**TASK**
Copy out, exactly and with nothing else, the stretch of lines that starts at the line containing "sheep [bbox 295, 85, 348, 106]" and finishes at the end of the data.

━━━━━━

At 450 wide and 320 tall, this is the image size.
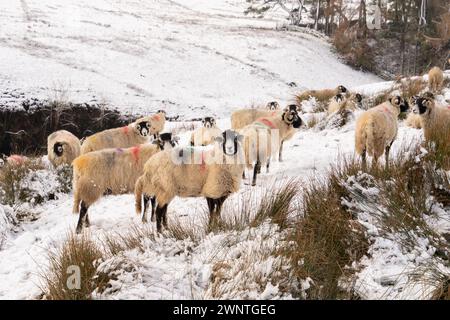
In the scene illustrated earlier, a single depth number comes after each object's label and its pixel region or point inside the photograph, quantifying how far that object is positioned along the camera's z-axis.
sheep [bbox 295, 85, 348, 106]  16.63
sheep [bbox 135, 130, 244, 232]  5.41
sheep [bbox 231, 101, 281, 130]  10.88
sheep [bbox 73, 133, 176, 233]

━━━━━━

**RESPONSE TO THE EXERCISE**
sheep [bbox 295, 85, 348, 106]  16.63
sheep [bbox 135, 130, 244, 232]  5.41
sheep [bbox 231, 101, 281, 130]  10.88
sheep [bbox 73, 133, 176, 233]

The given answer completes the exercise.